_What you have to do:_
Of all the lines below, output only those starting at the one with "M416,499L418,505L401,522L385,531H382L366,506L369,504Z" and ending at the one with "M461,305L450,300L438,291L415,249L405,221L400,191V78H464", both ends included, exactly as written.

_Data for this task:_
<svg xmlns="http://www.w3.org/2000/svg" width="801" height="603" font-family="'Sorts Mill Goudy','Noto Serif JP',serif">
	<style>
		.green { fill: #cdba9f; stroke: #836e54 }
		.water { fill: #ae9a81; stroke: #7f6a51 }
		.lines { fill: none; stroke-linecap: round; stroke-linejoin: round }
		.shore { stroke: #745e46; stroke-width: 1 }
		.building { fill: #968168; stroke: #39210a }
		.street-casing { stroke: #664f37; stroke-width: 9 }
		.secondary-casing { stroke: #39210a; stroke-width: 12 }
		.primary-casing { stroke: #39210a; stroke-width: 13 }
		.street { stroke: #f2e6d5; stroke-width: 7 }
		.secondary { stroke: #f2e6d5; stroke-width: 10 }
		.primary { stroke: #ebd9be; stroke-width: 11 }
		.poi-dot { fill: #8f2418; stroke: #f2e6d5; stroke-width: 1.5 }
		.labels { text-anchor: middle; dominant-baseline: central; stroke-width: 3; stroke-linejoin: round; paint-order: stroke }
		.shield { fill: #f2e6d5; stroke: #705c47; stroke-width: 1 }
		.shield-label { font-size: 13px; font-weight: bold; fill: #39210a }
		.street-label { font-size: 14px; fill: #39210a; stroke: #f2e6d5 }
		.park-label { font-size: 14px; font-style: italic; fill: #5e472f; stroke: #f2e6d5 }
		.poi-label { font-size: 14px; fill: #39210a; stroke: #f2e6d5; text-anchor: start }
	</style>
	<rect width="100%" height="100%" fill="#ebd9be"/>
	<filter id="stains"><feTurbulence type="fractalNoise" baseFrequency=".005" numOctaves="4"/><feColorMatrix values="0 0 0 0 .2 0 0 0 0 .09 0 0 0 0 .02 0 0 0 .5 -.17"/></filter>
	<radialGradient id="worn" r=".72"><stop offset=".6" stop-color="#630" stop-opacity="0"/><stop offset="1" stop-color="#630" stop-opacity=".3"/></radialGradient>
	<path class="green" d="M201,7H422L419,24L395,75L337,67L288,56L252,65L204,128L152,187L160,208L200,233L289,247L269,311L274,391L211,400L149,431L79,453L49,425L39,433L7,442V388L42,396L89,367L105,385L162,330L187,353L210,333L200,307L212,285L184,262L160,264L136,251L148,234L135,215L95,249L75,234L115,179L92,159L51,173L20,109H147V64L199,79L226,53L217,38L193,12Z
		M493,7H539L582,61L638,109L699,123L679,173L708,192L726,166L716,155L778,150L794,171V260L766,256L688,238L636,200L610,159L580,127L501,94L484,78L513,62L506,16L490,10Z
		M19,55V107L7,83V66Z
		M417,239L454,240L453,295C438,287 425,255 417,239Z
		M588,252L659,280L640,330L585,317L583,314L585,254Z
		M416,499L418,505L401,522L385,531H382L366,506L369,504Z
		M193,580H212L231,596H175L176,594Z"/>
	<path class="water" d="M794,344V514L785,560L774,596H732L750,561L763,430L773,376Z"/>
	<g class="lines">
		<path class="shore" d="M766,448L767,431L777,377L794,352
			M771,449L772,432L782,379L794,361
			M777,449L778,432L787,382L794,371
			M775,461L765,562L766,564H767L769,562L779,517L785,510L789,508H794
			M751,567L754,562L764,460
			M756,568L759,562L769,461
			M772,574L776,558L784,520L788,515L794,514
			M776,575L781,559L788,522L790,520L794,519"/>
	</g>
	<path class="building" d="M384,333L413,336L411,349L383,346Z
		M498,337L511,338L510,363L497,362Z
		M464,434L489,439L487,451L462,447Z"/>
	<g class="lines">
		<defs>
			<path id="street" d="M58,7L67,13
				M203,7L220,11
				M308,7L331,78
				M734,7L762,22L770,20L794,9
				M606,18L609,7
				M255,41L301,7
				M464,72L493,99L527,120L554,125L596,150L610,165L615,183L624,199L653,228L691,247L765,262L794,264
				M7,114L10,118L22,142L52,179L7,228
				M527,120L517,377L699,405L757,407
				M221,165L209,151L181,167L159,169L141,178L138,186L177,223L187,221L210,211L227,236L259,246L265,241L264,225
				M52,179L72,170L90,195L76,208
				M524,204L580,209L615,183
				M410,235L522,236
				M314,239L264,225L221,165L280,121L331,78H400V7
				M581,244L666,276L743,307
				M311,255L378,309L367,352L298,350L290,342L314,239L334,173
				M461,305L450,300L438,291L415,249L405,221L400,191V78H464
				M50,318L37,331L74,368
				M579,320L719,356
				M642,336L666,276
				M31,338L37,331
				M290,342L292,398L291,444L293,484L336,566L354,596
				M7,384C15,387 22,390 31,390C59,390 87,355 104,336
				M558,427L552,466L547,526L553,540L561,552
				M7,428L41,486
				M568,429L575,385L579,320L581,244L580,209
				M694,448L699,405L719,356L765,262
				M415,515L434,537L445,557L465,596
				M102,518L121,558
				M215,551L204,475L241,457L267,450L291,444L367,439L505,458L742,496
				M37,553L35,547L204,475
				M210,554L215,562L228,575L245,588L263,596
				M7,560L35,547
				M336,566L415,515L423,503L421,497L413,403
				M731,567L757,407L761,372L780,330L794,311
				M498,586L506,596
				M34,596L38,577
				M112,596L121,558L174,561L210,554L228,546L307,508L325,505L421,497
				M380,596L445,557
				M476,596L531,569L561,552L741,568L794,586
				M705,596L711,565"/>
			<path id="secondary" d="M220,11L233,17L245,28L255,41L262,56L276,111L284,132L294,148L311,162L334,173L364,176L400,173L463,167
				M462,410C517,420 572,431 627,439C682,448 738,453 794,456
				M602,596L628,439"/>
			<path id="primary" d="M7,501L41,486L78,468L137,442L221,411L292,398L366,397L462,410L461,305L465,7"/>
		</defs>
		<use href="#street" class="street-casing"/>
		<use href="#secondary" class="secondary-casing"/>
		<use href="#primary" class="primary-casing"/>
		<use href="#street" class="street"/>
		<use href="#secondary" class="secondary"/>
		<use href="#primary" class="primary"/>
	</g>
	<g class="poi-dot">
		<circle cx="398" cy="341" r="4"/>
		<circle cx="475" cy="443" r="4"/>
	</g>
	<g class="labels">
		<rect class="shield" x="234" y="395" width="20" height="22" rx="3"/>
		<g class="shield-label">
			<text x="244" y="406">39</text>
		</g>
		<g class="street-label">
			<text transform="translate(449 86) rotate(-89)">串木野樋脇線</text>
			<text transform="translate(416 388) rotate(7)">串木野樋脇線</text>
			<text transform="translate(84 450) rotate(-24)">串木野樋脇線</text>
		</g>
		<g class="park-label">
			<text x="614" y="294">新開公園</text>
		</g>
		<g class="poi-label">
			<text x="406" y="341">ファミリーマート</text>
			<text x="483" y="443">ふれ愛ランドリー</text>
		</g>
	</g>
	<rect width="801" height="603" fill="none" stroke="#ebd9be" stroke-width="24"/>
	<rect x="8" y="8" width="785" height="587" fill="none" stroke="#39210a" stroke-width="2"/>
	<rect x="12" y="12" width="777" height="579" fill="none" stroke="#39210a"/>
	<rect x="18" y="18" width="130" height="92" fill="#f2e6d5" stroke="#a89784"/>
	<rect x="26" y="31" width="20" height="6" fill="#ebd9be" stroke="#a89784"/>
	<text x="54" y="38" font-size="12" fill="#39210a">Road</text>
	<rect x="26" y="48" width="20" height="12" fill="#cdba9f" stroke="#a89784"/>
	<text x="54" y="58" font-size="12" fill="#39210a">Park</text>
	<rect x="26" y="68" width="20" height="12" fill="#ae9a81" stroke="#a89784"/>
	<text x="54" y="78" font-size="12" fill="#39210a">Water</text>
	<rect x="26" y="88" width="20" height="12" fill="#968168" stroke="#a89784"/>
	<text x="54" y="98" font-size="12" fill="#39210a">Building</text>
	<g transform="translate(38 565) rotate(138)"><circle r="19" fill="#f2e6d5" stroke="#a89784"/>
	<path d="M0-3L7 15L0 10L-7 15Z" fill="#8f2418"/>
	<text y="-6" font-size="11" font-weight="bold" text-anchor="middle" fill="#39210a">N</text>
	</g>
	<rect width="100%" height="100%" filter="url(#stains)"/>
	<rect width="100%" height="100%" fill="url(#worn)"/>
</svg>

_Task response:_
		M416,499L418,505L401,522L385,531H382L366,506L369,504Z
		M193,580H212L231,596H175L176,594Z"/>
	<path class="water" d="M794,344V514L785,560L774,596H732L750,561L763,430L773,376Z"/>
	<g class="lines">
		<path class="shore" d="M766,448L767,431L777,377L794,352
			M771,449L772,432L782,379L794,361
			M777,449L778,432L787,382L794,371
			M775,461L765,562L766,564H767L769,562L779,517L785,510L789,508H794
			M751,567L754,562L764,460
			M756,568L759,562L769,461
			M772,574L776,558L784,520L788,515L794,514
			M776,575L781,559L788,522L790,520L794,519"/>
	</g>
	<path class="building" d="M384,333L413,336L411,349L383,346Z
		M498,337L511,338L510,363L497,362Z
		M464,434L489,439L487,451L462,447Z"/>
	<g class="lines">
		<defs>
			<path id="street" d="M58,7L67,13
				M203,7L220,11
				M308,7L331,78
				M734,7L762,22L770,20L794,9
				M606,18L609,7
				M255,41L301,7
				M464,72L493,99L527,120L554,125L596,150L610,165L615,183L624,199L653,228L691,247L765,262L794,264
				M7,114L10,118L22,142L52,179L7,228
				M527,120L517,377L699,405L757,407
				M221,165L209,151L181,167L159,169L141,178L138,186L177,223L187,221L210,211L227,236L259,246L265,241L264,225
				M52,179L72,170L90,195L76,208
				M524,204L580,209L615,183
				M410,235L522,236
				M314,239L264,225L221,165L280,121L331,78H400V7
				M581,244L666,276L743,307
				M311,255L378,309L367,352L298,350L290,342L314,239L334,173
				M461,305L450,300L438,291L415,249L405,221L400,191V78H464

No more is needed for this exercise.